### Problem description
The records below must be copied in full; omit the images.

### Record extracts
★ ★ ★
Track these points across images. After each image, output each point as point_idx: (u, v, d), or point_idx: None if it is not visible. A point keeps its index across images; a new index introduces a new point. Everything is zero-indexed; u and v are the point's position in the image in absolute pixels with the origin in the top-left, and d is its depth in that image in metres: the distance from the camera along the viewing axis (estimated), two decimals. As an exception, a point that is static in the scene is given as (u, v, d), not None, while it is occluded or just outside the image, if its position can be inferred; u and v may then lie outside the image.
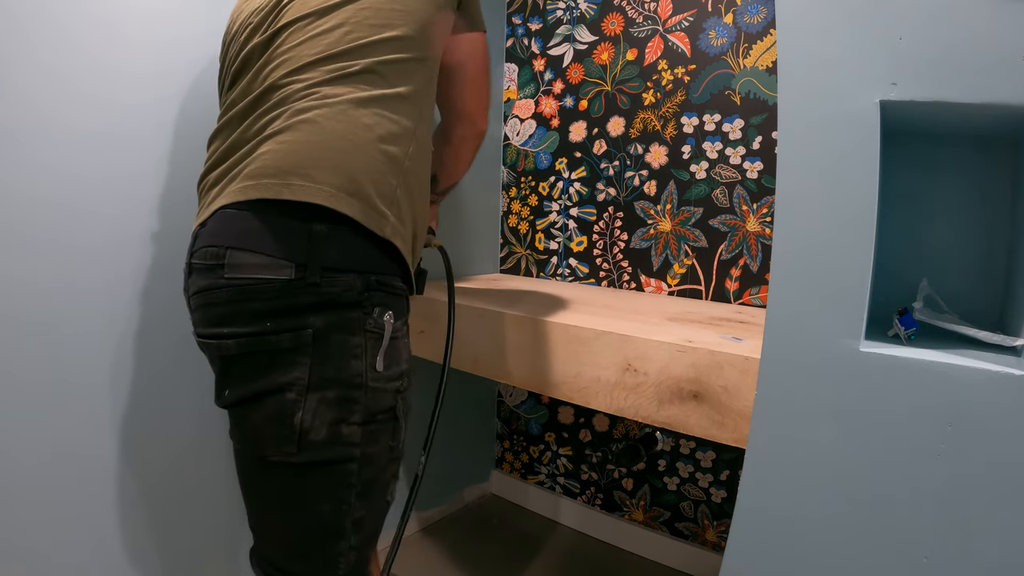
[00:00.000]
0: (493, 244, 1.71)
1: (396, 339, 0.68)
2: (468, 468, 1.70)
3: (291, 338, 0.61)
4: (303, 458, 0.63)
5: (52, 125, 0.85)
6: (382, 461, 0.69)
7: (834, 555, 0.65)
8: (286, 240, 0.61)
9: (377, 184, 0.65)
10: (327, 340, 0.62)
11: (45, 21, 0.83)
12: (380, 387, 0.66)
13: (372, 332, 0.65)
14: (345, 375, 0.63)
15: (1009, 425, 0.56)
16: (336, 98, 0.66)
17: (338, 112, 0.65)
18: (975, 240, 0.77)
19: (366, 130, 0.66)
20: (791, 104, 0.65)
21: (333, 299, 0.62)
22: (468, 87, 0.86)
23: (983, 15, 0.55)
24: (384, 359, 0.65)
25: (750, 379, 0.75)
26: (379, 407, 0.66)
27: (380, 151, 0.66)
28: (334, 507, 0.65)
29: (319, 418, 0.62)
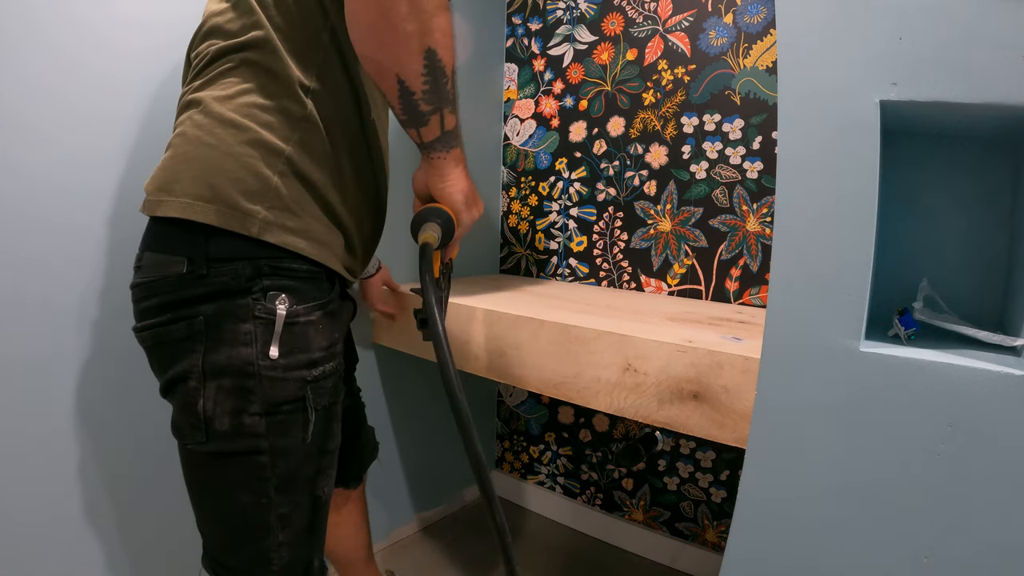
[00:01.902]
0: (493, 244, 1.71)
1: (297, 324, 0.65)
2: (468, 468, 1.70)
3: (185, 327, 0.62)
4: (212, 447, 0.64)
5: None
6: (298, 455, 0.66)
7: (834, 555, 0.65)
8: (178, 239, 0.63)
9: (242, 182, 0.62)
10: (218, 327, 0.62)
11: (27, 25, 0.83)
12: (277, 376, 0.64)
13: (261, 318, 0.63)
14: (236, 363, 0.62)
15: (1009, 425, 0.56)
16: (202, 105, 0.65)
17: (202, 118, 0.64)
18: (975, 240, 0.77)
19: (229, 127, 0.63)
20: (791, 104, 0.65)
21: (223, 288, 0.62)
22: None
23: (983, 15, 0.55)
24: (281, 346, 0.63)
25: (750, 379, 0.75)
26: (281, 397, 0.64)
27: (247, 145, 0.63)
28: (254, 500, 0.65)
29: (220, 406, 0.62)
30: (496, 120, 1.66)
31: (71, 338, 0.89)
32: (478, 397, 1.72)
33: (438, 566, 1.40)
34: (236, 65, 0.65)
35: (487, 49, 1.60)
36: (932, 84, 0.58)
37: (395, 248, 1.33)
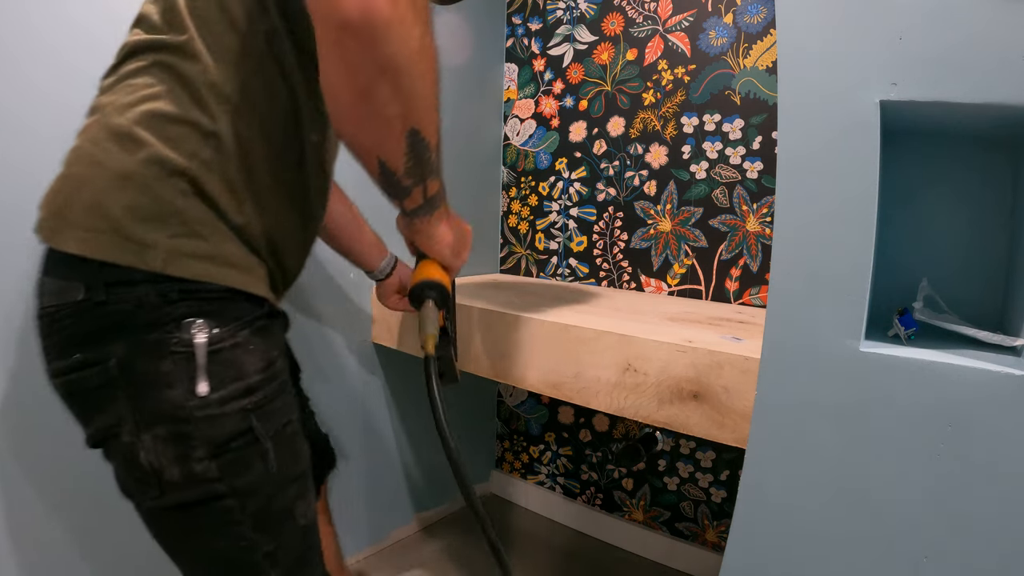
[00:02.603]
★ ★ ★
### Reply
Track these points across images. After each image, output each point as point_idx: (u, v, d), or point_idx: None if it is not visible. A point keeps its index across images; a new index introduces a new point. Everything is zero-indexed; u and v are the point's position in the image in absolute pixels with the origin in the top-left, and d is its depth in that image in metres: the distance from the camera along the viewing axis (estimated), two decimals. As an exception, a point that is static in the scene is given as (u, v, d), not None, while it is occluded or just outside the image, if its position can be inferred; u and v may then lie outside the image.
[00:00.000]
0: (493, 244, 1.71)
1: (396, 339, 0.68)
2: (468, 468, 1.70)
3: (291, 338, 0.61)
4: (303, 458, 0.63)
5: (52, 125, 0.85)
6: (382, 461, 0.69)
7: (834, 555, 0.65)
8: (286, 240, 0.61)
9: (377, 184, 0.65)
10: (327, 340, 0.62)
11: (45, 21, 0.83)
12: (380, 387, 0.66)
13: (372, 332, 0.65)
14: (345, 375, 0.63)
15: (1009, 425, 0.56)
16: (336, 98, 0.66)
17: (338, 112, 0.65)
18: (975, 240, 0.77)
19: (366, 130, 0.66)
20: (791, 104, 0.65)
21: (333, 299, 0.62)
22: (468, 87, 0.86)
23: (983, 15, 0.55)
24: (384, 359, 0.65)
25: (750, 379, 0.75)
26: (379, 407, 0.66)
27: (380, 151, 0.66)
28: (334, 507, 0.65)
29: (319, 418, 0.62)
[00:01.902]
0: (493, 244, 1.71)
1: (297, 324, 0.65)
2: (468, 468, 1.70)
3: (185, 327, 0.62)
4: (212, 447, 0.64)
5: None
6: (298, 455, 0.66)
7: (834, 555, 0.65)
8: (178, 239, 0.63)
9: (242, 182, 0.62)
10: (218, 327, 0.62)
11: (27, 25, 0.83)
12: (277, 376, 0.64)
13: (261, 318, 0.63)
14: (236, 363, 0.62)
15: (1009, 425, 0.56)
16: (202, 105, 0.65)
17: (202, 118, 0.64)
18: (975, 240, 0.77)
19: (229, 127, 0.63)
20: (791, 104, 0.65)
21: (223, 288, 0.62)
22: None
23: (983, 15, 0.55)
24: (281, 346, 0.63)
25: (750, 379, 0.75)
26: (281, 397, 0.64)
27: (247, 145, 0.63)
28: (254, 500, 0.65)
29: (220, 406, 0.62)
30: (496, 120, 1.66)
31: (71, 338, 0.89)
32: (478, 397, 1.72)
33: (438, 566, 1.40)
34: (236, 65, 0.65)
35: (487, 49, 1.60)
36: (932, 84, 0.58)
37: (395, 248, 1.33)
[00:02.603]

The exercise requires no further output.